Il Progetto Olio-più è partito dall’analisi di una criticità: spesso l’olio calabrese non è gradito al consumatore e trova difficoltà di collocazione sul mercato. “Ci siamo posti l’obiettivo di promuovere la qualità – ha dichiarato Domenico Cambareri del Conasco – innovare, superare la frontiera tecnologica per essere sempre più competitivi”. In che modo? È questo il cuore del progetto: individuare le caratteristiche migliori delle varietà nostrane, mapparle associando ad ogni tipo un opportuno ecosistema olivicolo, creare dei blend, dei prodotti riconoscibili e graditi, da portare poi sullo scaffale mantenendone inalterate le caratteristiche qualitative.

Non solo, grande attenzione è stata riposta sull’impatto ambientale delle produzioni. “Li indichiamo come sottoprodotti e non più come scarti – afferma il coordinatore scientifico del progetto Marco Poiana, docente di Tecnologie Alimentari della Mediterranea di Reggio Calabria – e già a livello lessicale la differenza è sostanziale. Grazie alle tecnologie integrate sperimentate nel corso delle attività, è possibile recuperare frazioni importanti impiegabili nell’industria alimentare o farmaceutica. Si usano le acque reflue per produrre un valore, ottenendo biogas e azzerando l’impatto ambientale degli scarti di lavorazione”.
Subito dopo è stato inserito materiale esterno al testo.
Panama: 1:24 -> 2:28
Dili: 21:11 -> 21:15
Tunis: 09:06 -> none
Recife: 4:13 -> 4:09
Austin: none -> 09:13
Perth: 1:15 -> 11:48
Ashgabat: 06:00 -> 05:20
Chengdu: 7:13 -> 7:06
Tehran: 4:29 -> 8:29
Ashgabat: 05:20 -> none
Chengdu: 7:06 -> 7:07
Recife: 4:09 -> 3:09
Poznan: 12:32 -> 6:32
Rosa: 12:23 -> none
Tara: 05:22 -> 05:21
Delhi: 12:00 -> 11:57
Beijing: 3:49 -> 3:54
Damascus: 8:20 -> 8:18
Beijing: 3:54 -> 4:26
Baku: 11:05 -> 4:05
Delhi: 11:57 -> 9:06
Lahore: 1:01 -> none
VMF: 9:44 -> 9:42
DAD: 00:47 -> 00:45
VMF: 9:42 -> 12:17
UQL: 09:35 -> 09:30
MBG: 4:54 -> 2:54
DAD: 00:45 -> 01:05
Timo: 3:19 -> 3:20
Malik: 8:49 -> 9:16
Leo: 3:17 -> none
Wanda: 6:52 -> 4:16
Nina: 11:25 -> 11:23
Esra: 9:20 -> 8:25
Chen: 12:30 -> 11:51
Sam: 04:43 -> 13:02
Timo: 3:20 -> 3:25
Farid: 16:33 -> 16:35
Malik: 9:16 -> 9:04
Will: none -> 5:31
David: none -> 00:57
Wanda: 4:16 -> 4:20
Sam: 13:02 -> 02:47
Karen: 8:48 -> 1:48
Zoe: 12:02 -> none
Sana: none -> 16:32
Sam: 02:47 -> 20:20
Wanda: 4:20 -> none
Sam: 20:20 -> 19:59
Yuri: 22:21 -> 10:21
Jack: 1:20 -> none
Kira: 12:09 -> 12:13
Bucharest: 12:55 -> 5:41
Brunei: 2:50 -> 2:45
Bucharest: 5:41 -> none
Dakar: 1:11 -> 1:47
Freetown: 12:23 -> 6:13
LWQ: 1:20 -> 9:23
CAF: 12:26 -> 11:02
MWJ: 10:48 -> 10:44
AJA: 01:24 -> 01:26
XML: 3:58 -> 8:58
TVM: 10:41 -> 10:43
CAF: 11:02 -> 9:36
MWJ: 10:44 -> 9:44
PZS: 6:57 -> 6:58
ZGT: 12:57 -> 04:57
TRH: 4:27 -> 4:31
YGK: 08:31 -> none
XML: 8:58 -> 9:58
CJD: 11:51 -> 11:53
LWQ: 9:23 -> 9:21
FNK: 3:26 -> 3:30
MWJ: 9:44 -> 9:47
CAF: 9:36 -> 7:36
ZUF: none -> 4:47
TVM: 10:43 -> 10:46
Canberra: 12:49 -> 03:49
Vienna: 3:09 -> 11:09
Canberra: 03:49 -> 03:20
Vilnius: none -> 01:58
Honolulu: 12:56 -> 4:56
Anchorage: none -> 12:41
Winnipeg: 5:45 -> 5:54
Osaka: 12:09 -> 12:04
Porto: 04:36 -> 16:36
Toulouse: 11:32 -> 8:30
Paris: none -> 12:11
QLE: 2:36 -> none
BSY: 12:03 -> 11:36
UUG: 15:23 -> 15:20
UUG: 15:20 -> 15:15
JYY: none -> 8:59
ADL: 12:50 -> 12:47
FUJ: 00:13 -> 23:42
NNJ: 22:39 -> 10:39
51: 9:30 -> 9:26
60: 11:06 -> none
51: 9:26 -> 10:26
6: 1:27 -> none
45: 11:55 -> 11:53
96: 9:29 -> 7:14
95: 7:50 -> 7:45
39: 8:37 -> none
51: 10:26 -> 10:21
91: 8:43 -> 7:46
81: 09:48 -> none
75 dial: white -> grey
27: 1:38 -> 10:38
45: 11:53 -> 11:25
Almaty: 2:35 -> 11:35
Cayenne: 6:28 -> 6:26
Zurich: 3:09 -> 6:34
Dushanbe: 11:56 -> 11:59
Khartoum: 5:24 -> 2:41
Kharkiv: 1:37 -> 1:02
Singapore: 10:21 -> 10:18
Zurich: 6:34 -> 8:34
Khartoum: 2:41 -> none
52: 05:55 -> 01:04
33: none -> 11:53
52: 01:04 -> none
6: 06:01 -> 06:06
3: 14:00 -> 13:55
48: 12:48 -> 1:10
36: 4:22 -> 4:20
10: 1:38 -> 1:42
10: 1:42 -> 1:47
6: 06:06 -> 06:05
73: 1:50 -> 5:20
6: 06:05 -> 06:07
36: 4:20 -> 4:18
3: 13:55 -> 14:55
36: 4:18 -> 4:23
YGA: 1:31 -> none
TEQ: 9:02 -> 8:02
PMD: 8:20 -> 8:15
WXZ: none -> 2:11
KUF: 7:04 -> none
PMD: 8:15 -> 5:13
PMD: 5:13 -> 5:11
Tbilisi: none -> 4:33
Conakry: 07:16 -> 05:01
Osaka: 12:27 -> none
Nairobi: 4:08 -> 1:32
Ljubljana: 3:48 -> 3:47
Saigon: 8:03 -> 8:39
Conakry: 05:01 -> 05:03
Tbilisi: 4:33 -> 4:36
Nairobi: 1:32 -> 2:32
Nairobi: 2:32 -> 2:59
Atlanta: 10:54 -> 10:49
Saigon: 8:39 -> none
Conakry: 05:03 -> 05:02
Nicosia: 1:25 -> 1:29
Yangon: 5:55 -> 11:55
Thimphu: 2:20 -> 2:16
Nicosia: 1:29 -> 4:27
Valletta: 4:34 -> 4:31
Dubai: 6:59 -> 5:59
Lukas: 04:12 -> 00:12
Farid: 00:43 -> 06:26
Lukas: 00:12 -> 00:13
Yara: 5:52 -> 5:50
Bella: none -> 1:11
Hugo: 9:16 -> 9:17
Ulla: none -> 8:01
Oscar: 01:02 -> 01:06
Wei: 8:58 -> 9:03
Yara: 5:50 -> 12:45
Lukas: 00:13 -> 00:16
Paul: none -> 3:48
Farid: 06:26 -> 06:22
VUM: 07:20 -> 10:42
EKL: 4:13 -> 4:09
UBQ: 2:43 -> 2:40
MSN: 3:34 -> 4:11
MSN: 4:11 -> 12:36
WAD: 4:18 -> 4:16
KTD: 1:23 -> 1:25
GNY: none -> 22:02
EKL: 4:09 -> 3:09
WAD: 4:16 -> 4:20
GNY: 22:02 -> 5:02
Per garantire la salute dei consumatori e assicurare uno standard qualitativo, è necessario monitorare costantemente la produzione olivicola. A tale scopo con il Progetto Olio-più si è sperimentato un kit diagnostico rapido, creato da Isolab Reggio Calabria, presentato da Giuseppe Minniti e Marco Nicolò. Un’innovazione fondamentale a cui va associata l’introduzione di un innovativo digestore aerobico di piccole dimensioni, in grado di ottenere biogas dalle acque di lavorazione, sperimentato dal CRA-OLI di Rende e presentato alla platea da Enzo Perri e Bruno Bernardi (Agraria, Università Mediterranea).

“Fino a qualche anno fa si discuteva dell’opportunità di espiantare le coltivazioni autoctone a beneficio delle varietà spagnole piuttosto che toscane. Oggi invece – spiega l’esperto Antonio Cimato, tutor di progetto nominato dal MIUR – siamo in grado di individuare tipi di olio calabresi dall’alta concentrazione di polifenoli, dunque apprezzabili a tavola oltre che consigliabili per la salute dei consumatori. La mappatura delle eccellenze calabresi è un valore aggiunto importante realizzato grazie al progetto”.

La strada intrapresa è quella giusta. Ne è convito Jean Louis Barjol, direttore esecutivo del Consiglio Oleicolo Internazionale (Madrid), l’associazione transnazionale nata sotto l’egida dell’ONU i cui membri rappresentano il 98% della produzione mondiale. Una presenza d’eccezione quella dell’ospite francese, che dà un sapore internazionale al workshop conclusivo del progetto. “L’olio calabrese, ma più in generale l’olio italiano – ha dichiarato Barjol – è pronto alla sfida del mercato estero. La qualità del prodotto, il confezionamento e le strategie commerciali intraprese negli ultimi anni consentiranno un passo in avanti decisivo”.

All’orizzonte novità importanti per l’economia meridionale: il rafforzamento del settore olivicolo significa nuovi posti di lavoro sul territorio. Uno scenario a cui il progetto Olio-più ha contribuito anche grazie alla formazione di nuove figure professionali altamente specializzate, pronte ad assicurare quel salto tecnologico indispensabile per garantire la necessaria rivoluzione della filiera.